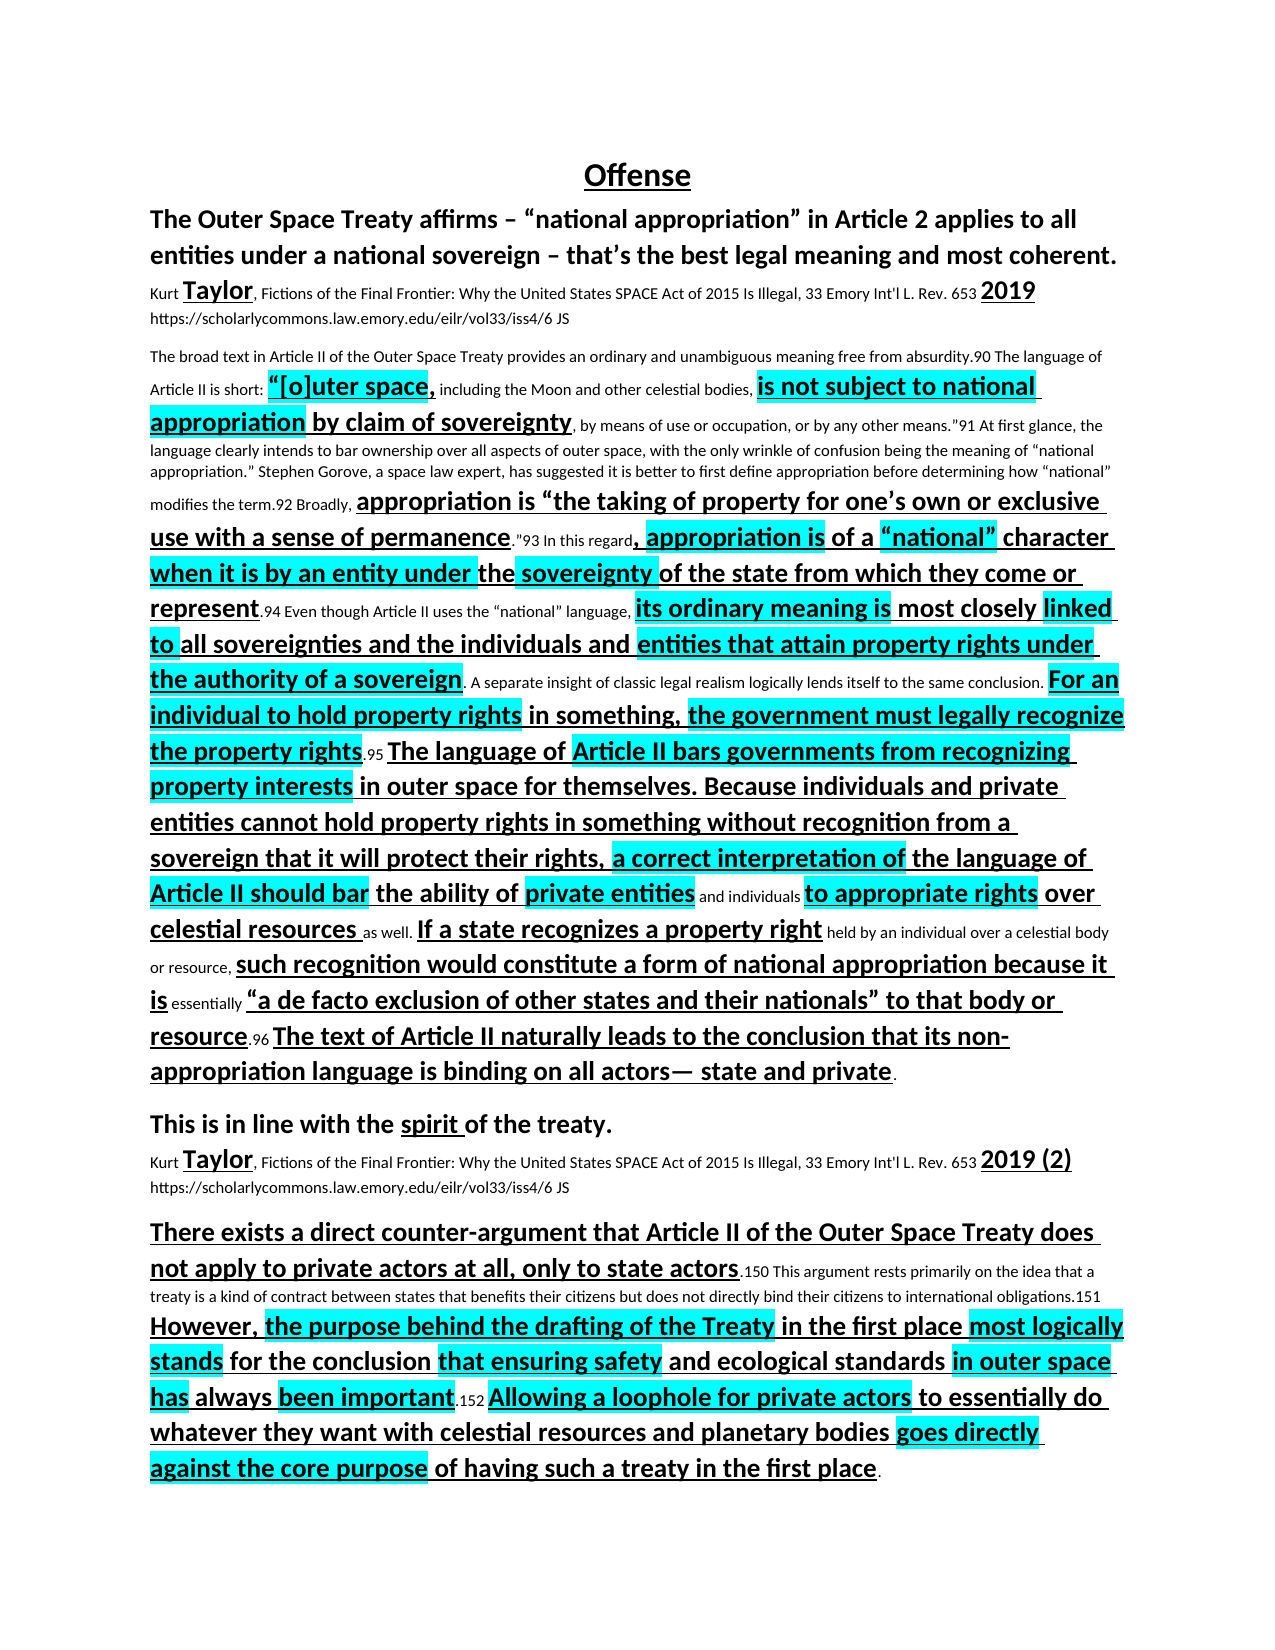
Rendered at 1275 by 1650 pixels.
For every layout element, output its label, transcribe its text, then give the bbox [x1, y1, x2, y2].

subtitle Offense [150, 154, 1125, 195]
subtitle The Outer Space Treaty affirms – “national appropriation” in Article 2 applies to all entities under a national sovereign – that’s the best legal meaning and most coherent. [150, 202, 1125, 271]
text There exists a direct counter-argument that Article II of the Outer Space Treaty does not apply to private actors at all, only to state actors.150 This argument rests primarily on the idea that a treaty is a kind of contract between states that benefits their citizens but does not directly bind their citizens to international obligations.151 However, the purpose behind the drafting of the Treaty in the first place most logically stands for the conclusion that ensuring safety and ecological standards in outer space has always been important.152 Allowing a loophole for private actors to essentially do whatever they want with celestial resources and planetary bodies goes directly against the core purpose of having such a treaty in the first place. [150, 1216, 1125, 1484]
text The broad text in Article II of the Outer Space Treaty provides an ordinary and unambiguous meaning free from absurdity.90 The language of Article II is short: “[o]uter space, including the Moon and other celestial bodies, is not subject to national appropriation by claim of sovereignty, by means of use or occupation, or by any other means.”91 At first glance, the language clearly intends to bar ownership over all aspects of outer space, with the only wrinkle of confusion being the meaning of “national appropriation.” Stephen Gorove, a space law expert, has suggested it is better to first define appropriation before determining how “national” modifies the term.92 Broadly, appropriation is “the taking of property for one’s own or exclusive use with a sense of permanence.”93 In this regard, appropriation is of a “national” character when it is by an entity under the sovereignty of the state from which they come or represent.94 Even though Article II uses the “national” language, its ordinary meaning is most closely linked to all sovereignties and the individuals and entities that attain property rights under the authority of a sovereign. A separate insight of classic legal realism logically lends itself to the same conclusion. For an individual to hold property rights in something, the government must legally recognize the property rights.95 The language of Article II bars governments from recognizing property interests in outer space for themselves. Because individuals and private entities cannot hold property rights in something without recognition from a sovereign that it will protect their rights, a correct interpretation of the language of Article II should bar the ability of private entities and individuals to appropriate rights over celestial resources as well. If a state recognizes a property right held by an individual over a celestial body or resource, such recognition would constitute a form of national appropriation because it is essentially “a de facto exclusion of other states and their nationals” to that body or resource.96 The text of Article II naturally leads to the conclusion that its non-appropriation language is binding on all actors— state and private. [150, 347, 1125, 726]
text Kurt Taylor, Fictions of the Final Frontier: Why the United States SPACE Act of 2015 Is Illegal, 33 Emory Int'l L. Rev. 653 2019 (2) https://scholarlycommons.law.emory.edu/eilr/vol33/iss4/6 JS [150, 1142, 1125, 1197]
text The broad text in Article II of the Outer Space Treaty provides an ordinary and unambiguous meaning free from absurdity.90 The language of Article II is short: “[o]uter space, including the Moon and other celestial bodies, is not subject to national appropriation by claim of sovereignty, by means of use or occupation, or by any other means.”91 At first glance, the language clearly intends to bar ownership over all aspects of outer space, with the only wrinkle of confusion being the meaning of “national appropriation.” Stephen Gorove, a space law expert, has suggested it is better to first define appropriation before determining how “national” modifies the term.92 Broadly, appropriation is “the taking of property for one’s own or exclusive use with a sense of permanence.”93 In this regard, appropriation is of a “national” character when it is by an entity under the sovereignty of the state from which they come or represent.94 Even though Article II uses the “national” language, its ordinary meaning is most closely linked to all sovereignties and the individuals and entities that attain property rights under the authority of a sovereign. A separate insight of classic legal realism logically lends itself to the same conclusion. For an individual to hold property rights in something, the government must legally recognize the property rights.95 The language of Article II bars governments from recognizing property interests in outer space for themselves. Because individuals and private entities cannot hold property rights in something without recognition from a sovereign that it will protect their rights, a correct interpretation of the language of Article II should bar the ability of private entities and individuals to appropriate rights over celestial resources as well. If a state recognizes a property right held by an individual over a celestial body or resource, such recognition would constitute a form of national appropriation because it is essentially “a de facto exclusion of other states and their nationals” to that body or resource.96 The text of Article II naturally leads to the conclusion that its non-appropriation language is binding on all actors— state and private. [150, 728, 1125, 1088]
text Kurt Taylor, Fictions of the Final Frontier: Why the United States SPACE Act of 2015 Is Illegal, 33 Emory Int'l L. Rev. 653 2019 https://scholarlycommons.law.emory.edu/eilr/vol33/iss4/6 JS [150, 273, 1125, 328]
subtitle This is in line with the spirit of the treaty. [150, 1107, 1125, 1140]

### What the task asks
Every line of the listing above is to be set down verbatim, without the pictures.

### Response to this exercise
Rendered at 1275 by 1650 pixels.
For every layout element, output its label, transcribe its text, then give the bbox [x1, y1, x2, y2].

subtitle Offense [150, 154, 1125, 195]
subtitle The Outer Space Treaty affirms – “national appropriation” in Article 2 applies to all entities under a national sovereign – that’s the best legal meaning and most coherent. [150, 202, 1125, 271]
text There exists a direct counter-argument that Article II of the Outer Space Treaty does not apply to private actors at all, only to state actors.150 This argument rests primarily on the idea that a treaty is a kind of contract between states that benefits their citizens but does not directly bind their citizens to international obligations.151 However, the purpose behind the drafting of the Treaty in the first place most logically stands for the conclusion that ensuring safety and ecological standards in outer space has always been important.152 Allowing a loophole for private actors to essentially do whatever they want with celestial resources and planetary bodies goes directly against the core purpose of having such a treaty in the first place. [150, 1216, 1125, 1484]
text The broad text in Article II of the Outer Space Treaty provides an ordinary and unambiguous meaning free from absurdity.90 The language of Article II is short: “[o]uter space, including the Moon and other celestial bodies, is not subject to national appropriation by claim of sovereignty, by means of use or occupation, or by any other means.”91 At first glance, the language clearly intends to bar ownership over all aspects of outer space, with the only wrinkle of confusion being the meaning of “national appropriation.” Stephen Gorove, a space law expert, has suggested it is better to first define appropriation before determining how “national” modifies the term.92 Broadly, appropriation is “the taking of property for one’s own or exclusive use with a sense of permanence.”93 In this regard, appropriation is of a “national” character when it is by an entity under the sovereignty of the state from which they come or represent.94 Even though Article II uses the “national” language, its ordinary meaning is most closely linked to all sovereignties and the individuals and entities that attain property rights under the authority of a sovereign. A separate insight of classic legal realism logically lends itself to the same conclusion. For an individual to hold property rights in something, the government must legally recognize the property rights.95 The language of Article II bars governments from recognizing property interests in outer space for themselves. Because individuals and private entities cannot hold property rights in something without recognition from a sovereign that it will protect their rights, a correct interpretation of the language of Article II should bar the ability of private entities and individuals to appropriate rights over celestial resources as well. If a state recognizes a property right held by an individual over a celestial body or resource, such recognition would constitute a form of national appropriation because it is essentially “a de facto exclusion of other states and their nationals” to that body or resource.96 The text of Article II naturally leads to the conclusion that its non-appropriation language is binding on all actors— state and private. [150, 347, 1125, 726]
text Kurt Taylor, Fictions of the Final Frontier: Why the United States SPACE Act of 2015 Is Illegal, 33 Emory Int'l L. Rev. 653 2019 (2) https://scholarlycommons.law.emory.edu/eilr/vol33/iss4/6 JS [150, 1142, 1125, 1197]
text The broad text in Article II of the Outer Space Treaty provides an ordinary and unambiguous meaning free from absurdity.90 The language of Article II is short: “[o]uter space, including the Moon and other celestial bodies, is not subject to national appropriation by claim of sovereignty, by means of use or occupation, or by any other means.”91 At first glance, the language clearly intends to bar ownership over all aspects of outer space, with the only wrinkle of confusion being the meaning of “national appropriation.” Stephen Gorove, a space law expert, has suggested it is better to first define appropriation before determining how “national” modifies the term.92 Broadly, appropriation is “the taking of property for one’s own or exclusive use with a sense of permanence.”93 In this regard, appropriation is of a “national” character when it is by an entity under the sovereignty of the state from which they come or represent.94 Even though Article II uses the “national” language, its ordinary meaning is most closely linked to all sovereignties and the individuals and entities that attain property rights under the authority of a sovereign. A separate insight of classic legal realism logically lends itself to the same conclusion. For an individual to hold property rights in something, the government must legally recognize the property rights.95 The language of Article II bars governments from recognizing property interests in outer space for themselves. Because individuals and private entities cannot hold property rights in something without recognition from a sovereign that it will protect their rights, a correct interpretation of the language of Article II should bar the ability of private entities and individuals to appropriate rights over celestial resources as well. If a state recognizes a property right held by an individual over a celestial body or resource, such recognition would constitute a form of national appropriation because it is essentially “a de facto exclusion of other states and their nationals” to that body or resource.96 The text of Article II naturally leads to the conclusion that its non-appropriation language is binding on all actors— state and private. [150, 728, 1125, 1088]
text Kurt Taylor, Fictions of the Final Frontier: Why the United States SPACE Act of 2015 Is Illegal, 33 Emory Int'l L. Rev. 653 2019 https://scholarlycommons.law.emory.edu/eilr/vol33/iss4/6 JS [150, 273, 1125, 328]
subtitle This is in line with the spirit of the treaty. [150, 1107, 1125, 1140]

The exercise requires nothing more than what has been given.